Text segment
====
When it comes to sales forecasting, people usually talk about the big five forecast data points: forecast category, stage, amount, next step, and close date. Problem is, while these data points are enough to create a sales forecast, they’re not enough to ensure the forecast is realistic.

Your sales forecast is meaningless without the sales process information to back it up and ground it in reality. By training your team to gather supporting evidence based on your sales methodology, you’re cutting through the subjectivity, lack of evidence, and inadequate oversight that get in the way of accurate forecasting.

And here’s how.

Sales Forecasting Suffers from Subjectivity and Inadequate Investigation

There’s always going to be a margin of error when it comes to sales forecasting. However, some things, like subjectivity, fear, and lack of context, widen that margin to the point of making your forecasts useless or even detrimental to your team’s success.

Sales Rep Subjectivity and Fear

Sales rep subjectivity gets in the way of accurate sales forecasting. In fact, 47% of sales leaders identified subjectivity as the main challenge impacting sales forecasting accuracy, according to a 2018 CSO Insights study.

Something as simple as differences in sales rep personalities can influence and confuse sales forecasting. For example, you may work with a sales rep who’s overly optimistic about their deals and tends to favor positive indicators over warning signs. On that same team, you have another sales rep who prefers to be pessimistic when measuring the health and potential of opportunities. Asking them to gauge the health and potential of the same prospect would give you two very different reports.

Your forecasts may also be subject to sales rep fear. Anxiety and fear make people do strange things, and sales reps are no exception. Your reps might overlook conflicting evidence, ignore warning signs, or drag less-than-ideal opportunities through the sales pipeline if they are afraid of missing sales targets.

Inadequate Investigation and Context

How do you know the amount or close date your sales rep assigns to a deal is accurate? What information does your rep know (that you don’t) that justifies that data point?

When sales teams rely on only five data points for sales forecasting, they’re not prompting sales reps to question their assumptions and dig into the nuances of a sales opportunity. What’s more, they're not giving sales managers the information needed to make sure a forecast can stand on its own merits.

Without knowing the reasoning behind the forecast, sales managers have little choice but to trust their reps and take the forecasts at face value.

Imagine you’re a Mercedes-Benz sales rep, and you’re forecasting the $70,000 sale of an E-Class Coupe. Everything’s going according to plan until the prospect’s spouse enters the conversation and cuts the budget almost in half. It’s then that the sales rep realizes they haven’t been talking to the economic buyer, the one who makes the final call.

The rep could’ve avoided this scenario if they thought to make sure they were speaking to the right person. Likewise, a sales manager could have prompted the rep to further investigate the opportunity had they had enough context to suspect something was off.

Now consider two opportunities, each forecasted to bring in $100,000. The first opportunity has a strong business case with a CRO in full support of your solution. Your champion for the other opportunity is the company’s VP of sales. However, the purchase relies on buy-in from three different teams (BDR, CSM, and sales). Both of these opportunities forecast the same sales amounts, but both of them are very different.
====
Data section
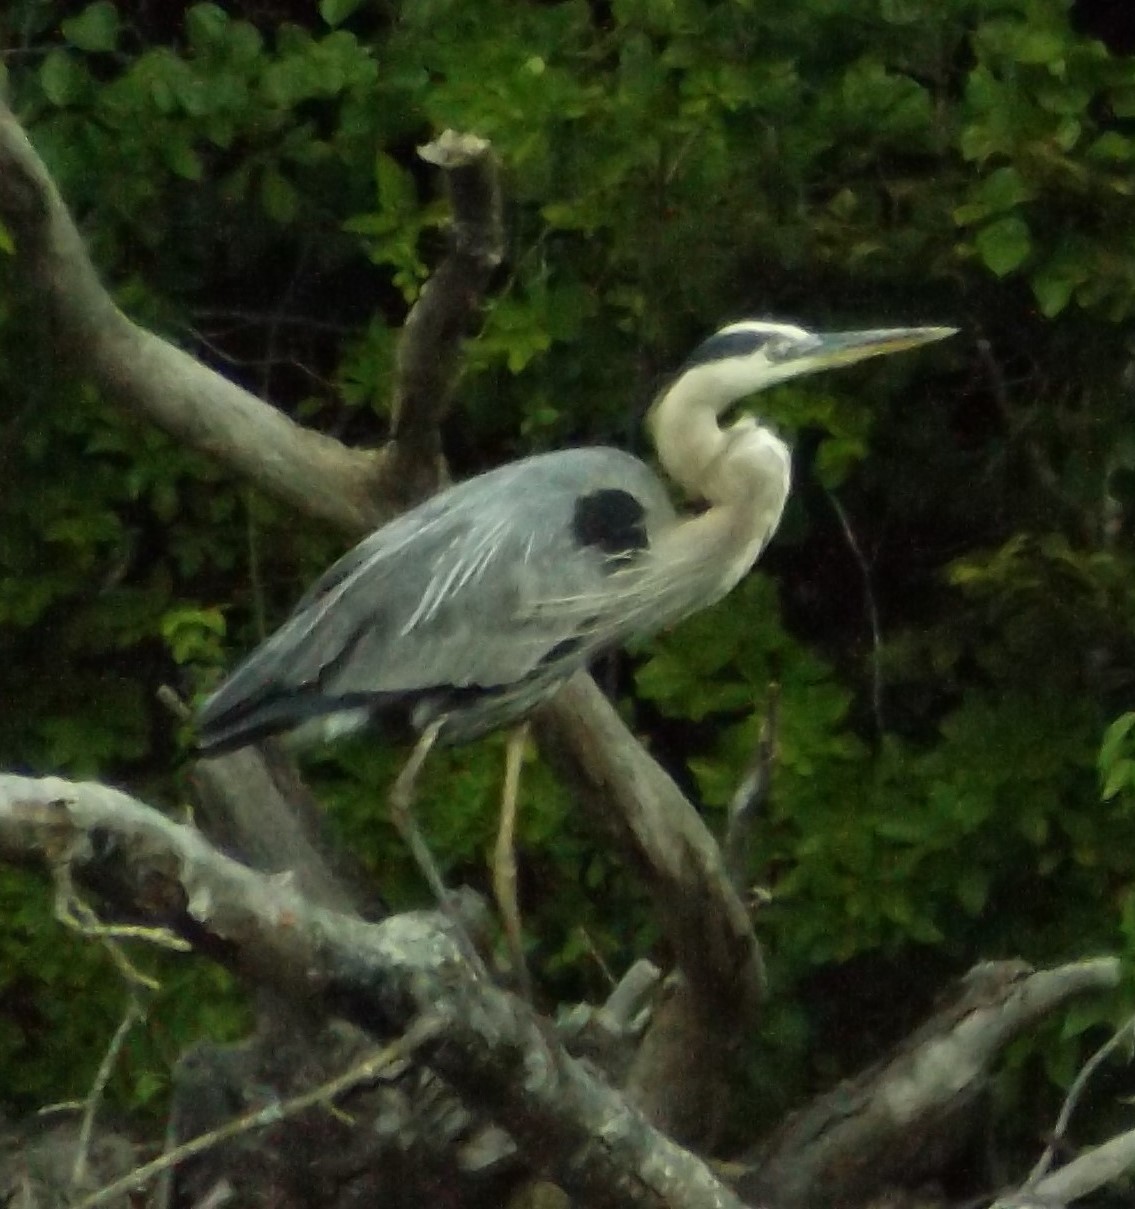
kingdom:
====
Work to do
A. In the sales forecasting article, what percentage of sales leaders named subjectivity as the main challenge to forecast accuracy?
B. Summarize the sales forecasting article in two sentences.
C. Write the next part of the sales forecasting article, picking up after its last sentence.

Task-by-task answers
A. 47%, according to a 2018 CSO Insights study.

B. The five usual forecast data points (forecast category, stage, amount, next step, and close date) are enough to build a sales forecast but not to make it realistic, because rep subjectivity, fear, and a lack of investigation and context skew the results. Training reps to gather supporting evidence based on the sales methodology pushes them to question their assumptions and gives managers the reasoning they need, so they don't have to take forecasts at face value.

C.
We’ve seen this happen all the time in B2B sales. Teams base their forecasts on bad information because they don’t dig deep enough or question what they know. It’s disastrous for a team’s forecast but entirely avoidable.

Sales Process Information Grounds Your Sales Forecasting in Reality

Enter sales process information. It’s like showing your work in math class. You can write down the correct answer, but you won’t get credit unless you demonstrate how you arrived at that conclusion.

Sales Forecasting Accuracy

By getting your reps to back up their forecasts with sales process information, you’re guiding them to question their assumptions and use evidence to arrive at a more accurate forecast.

For example, sales process information forces a sales rep to understand the nuances of a deal before forecasting a close date. Instead of taking prospects’ promises at face value, they use sales conversations to hone in on potential challenges like:

  • How many stakeholders need to review and sign off before I close this deal?
  • Is there a formal process we have to step through?
  • Are there are any compliance frameworks, legal agreements, or other contractual needs we need to fulfill before the prospect is ready to work with us?

Sales Manager Visibility and Coaching

Your sales reps might have good reason to land on the close dates, amounts, or stages they chose, but that information is useless unless it’s documented somewhere. By requiring reps to fill sales process fields in the CRM, you’re providing the context sales managers need to understand the logic behind their reps’ forecasts.

With this visibility, sales managers get a better idea of where reps need coaching. They see what valuable information their reps are (and aren’t) getting from sales conversations, as well as whether they’re unpacking that context effectively in the CRM.

What Sales Process Information Looks Like with MEDDPICC

The exact sales process information you’ll ask your sales reps to collect depends on your team’s sales methodology. For example, we use the MEDDPICC sales methodology to support our sales forecasts.

MEDDPICC prompts sales reps to dig deeper into sales conversations. With these sales process fields in Salesforce, our sales reps ask themselves (and their prospects) tougher, more pointed questions to get at the reality of their opportunities.

  • Metrics: How does the prospect plan on measuring success? What quantifiable goals do they need to achieve?
  • Economic buyer: Am I talking to the real decision maker?
  • Decision process: Who is involved and what steps does the company take to make a final decision? How does the process change depending on the amount of money at stake? What can we do to make this go smoothly?
  • Decision criteria: What’s driving their decision? Do we need to meet certain technical, budget, or ROI requirements?
  • Paper process: Do we need to have any compliance frameworks in place, meet any regulatory requirements, or make any legal agreements to work with this company?
  • Implications of pain: What problem is the prospect trying to solve? What’s the risk in terms of lost revenue, opportunity cost, etc.? How soon before this problem becomes unbearable?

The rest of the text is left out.